FAMILLES DE DISPARUS EN ALGERIE
Un rassemblement de soutien mercredi prochain à Bruxelles
« Si elles ne peuvent plus se rassembler, nous le ferons pour elles ! ». C’est sous ce slogan que sera organisé un rassemblement ce mercredi 6 octobre de 17h30 à 18h30 devant la Bourse de la capitale belge, Bruxelles. Ont appelé à ce rassemblement, le « Réseau mondial de solidarité des mères, épouses, soeurs, filles, proches de personnes enlevées et disparues », avec le soutien d’Amnesty International Belgique Francophone.
« Ce 6 octobre à Bruxelles, nous porterons leur voix que le pouvoir tente de réduire au silence à Alger, pour réclamer que soit garanti le respect de leur intégrité physique et de leurs droits fondamentaux, que cesse l'interdiction de leur rassemblement hebdomadaire et que vérité et justice soient faites sur le sort des disparus », précisent les organisateurs. La porte-parole du Collectif des Familles de Disparus en Algérie (CFDA), Nassera Dutour, participera à cette manifestation et sera l’invitée, à 12h30, du Midi des Droits Humains d’Amnesty International (9 rue Berckmans, 1060 Bruxelles).

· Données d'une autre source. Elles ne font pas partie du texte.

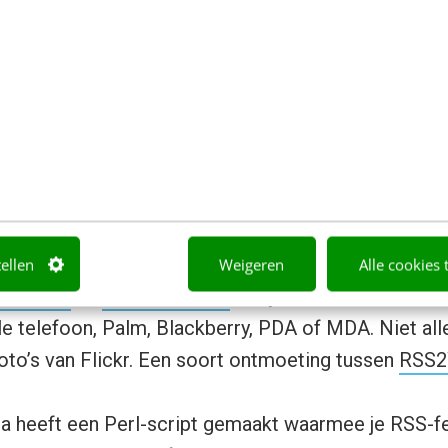
le nieuwsbronnen het toestaan, dan kun je hun nieuw
S-conversie tools als
Feedjumbler.com
,
FeedDiges
om
,
Feed2js
,
RSSmix.com
,
RSS-to-Javascript.com
co.uk
kun je een HTML- of JavaScript-versie maken
opneemt. Anders gezegd: je kunt zo automatisch het
e eigen weblog tonen.
 je mobiele telefoon
tellen
Weigeren
Alle cookies 
eds.com
en
Litefeeds.com
kun je elke RSS-feed om
le telefoon, Palm, Blackberry, PDA of MDA. Niet al
oto’s van Flickr. Een soort ontmoeting tussen
RSS2
a heeft een Perl-script gemaakt waarmee je RSS-f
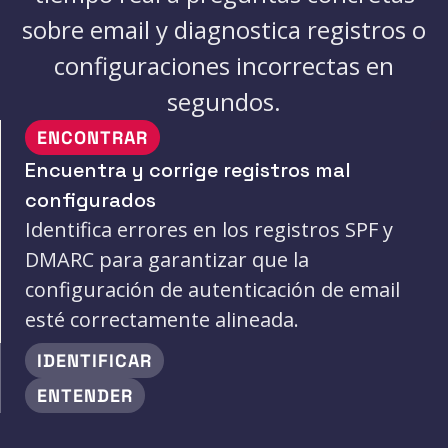
sobre email y diagnostica registros o
configuraciones incorrectas en
segundos.
ENCONTRAR
Encuentra y corrige registros mal
configurados
Identifica errores en los registros SPF y
DMARC para garantizar que la
configuración de autenticación de email
esté correctamente alineada.
IDENTIFICAR
ENTENDER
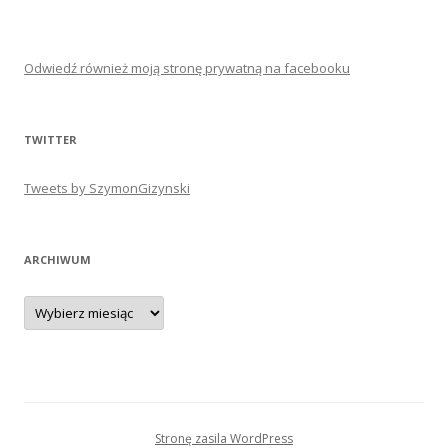
Odwiedź również moją stronę prywatną na facebooku
TWITTER
Tweets by SzymonGizynski
ARCHIWUM
Archiwum
Stronę zasila WordPress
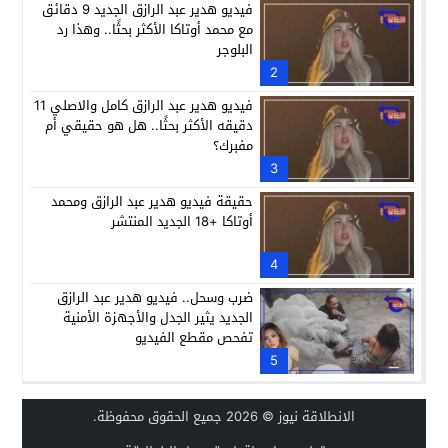
فيديو هدير عبد الرازق الجديد 9 دقائق
مع محمد أوتاكا الأكثر بحثًا.. وهذا رد
البلوجر
2
فيديو هدير عبد الرازق كامل والاصلي 11
دقيقه الأكثر بحثًا.. هل هو حقيقي أم
مفبرك؟
3
حقيقة فيديو هدير عبد الرازق ومحمد
أوتاكا +18 الجديد المنتشر
4
ضرب وسحل.. فيديو هدير عبد الرازق
الجديد يثير الجدل والأجهزة الأمنية
تفحص مقطع الفيديو
5
الانطلاقة نيوز
© 2026 جميع الحقوق محفوظة.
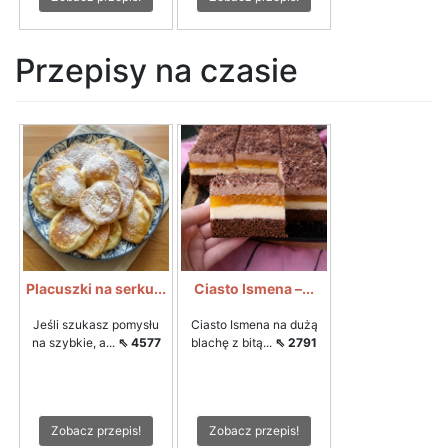
Przepisy na czasie
Placuszki na serku...
Ciasto Ismena –...
Jeśli szukasz pomysłu
Ciasto Ismena na dużą
na szybkie, a...
⇖ 4577
blachę z bitą...
⇖ 2791
Zobacz przepis!
Zobacz przepis!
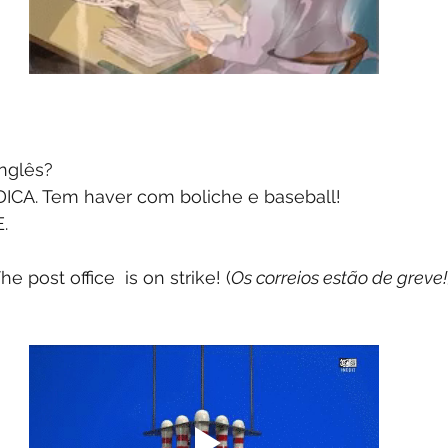
nglês?
ICA. Tem haver com boliche e baseball! 
. 
e post office  is on strike! (
Os correios estão de greve!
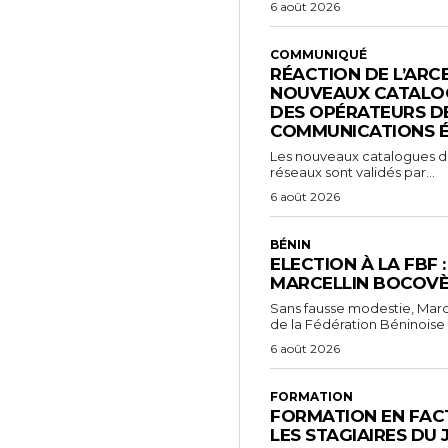
6 août 2026
COMMUNIQUÉ
RÉACTION DE L’ARC
NOUVEAUX CATALOG
DES OPÉRATEURS D
COMMUNICATIONS 
Les nouveaux catalogues d’o
réseaux sont validés par...
6 août 2026
BÉNIN
ELECTION À LA FBF 
MARCELLIN BOCOVÈ
Sans fausse modestie, Marc
de la Fédération Béninoise 
6 août 2026
FORMATION
FORMATION EN FACT
LES STAGIAIRES DU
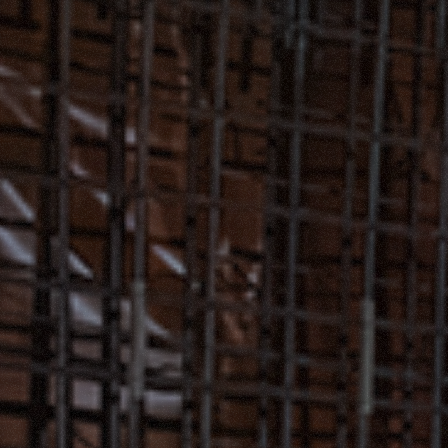
PLATFORMS
SPECIAL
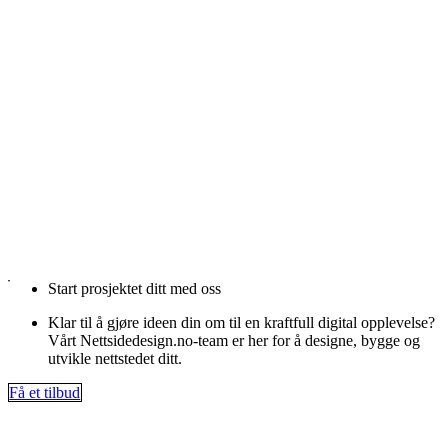
Start prosjektet ditt med oss
Klar til å gjøre ideen din om til en kraftfull digital opplevelse?
Vårt Nettsidedesign.no-team er her for å designe, bygge og
utvikle nettstedet ditt.
Få et tilbud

« Depuis le 4 août dernier, l’État algérien réprime violemment les familles de victimes de la disparition forcée et les empêche de se rassembler tous les mercredis, comme elles le font depuis août 1998. Le pouvoir algérien semble avoir décidé d'en finir avec cette quête dérangeante de vérité et de justice, qui n'est pourtant que la revendication juste et pacifique de libertés et de droits fondamentaux. Nous sommes très inquiets du sort qui pourrait être réservé à ces familles et craignons qu'elles ne subissent une répression toujours plus violente », lit-on dans le communiqué d’annonce du rassemblement.
« Leurs proches ont été enlevés par les diverses forces de sécurité de l'État au cours des années 1990 », rappellent les organisateurs. Ces derniers expliquent aussi que « depuis février 2006, leur action est criminalisée par l'application de la Charte pour la paix et la réconciliation nationale qui établit qu’aucune poursuite ne peut être engagée contre un agent des forces de défense et de sécurité de l’État pour des actions menées dans le cadre de ses fonctions pendant le conflit, et punit de peines de prison et d’amendes toute action ou prise de parole qui « portent atteinte aux institutions » de l’État ou à « l’honorabilité de ses agents ».
Pour rappel, il s’agit de la seconde manifestation à l’étranger en quelques semaines en solidarité avec les familles des disparus en Algérie, après les manifestations organisées à Paris pendant plusieurs jours pour marquer le 5ème anniversaire de la Charte pour la paix et la réconciliation nationale.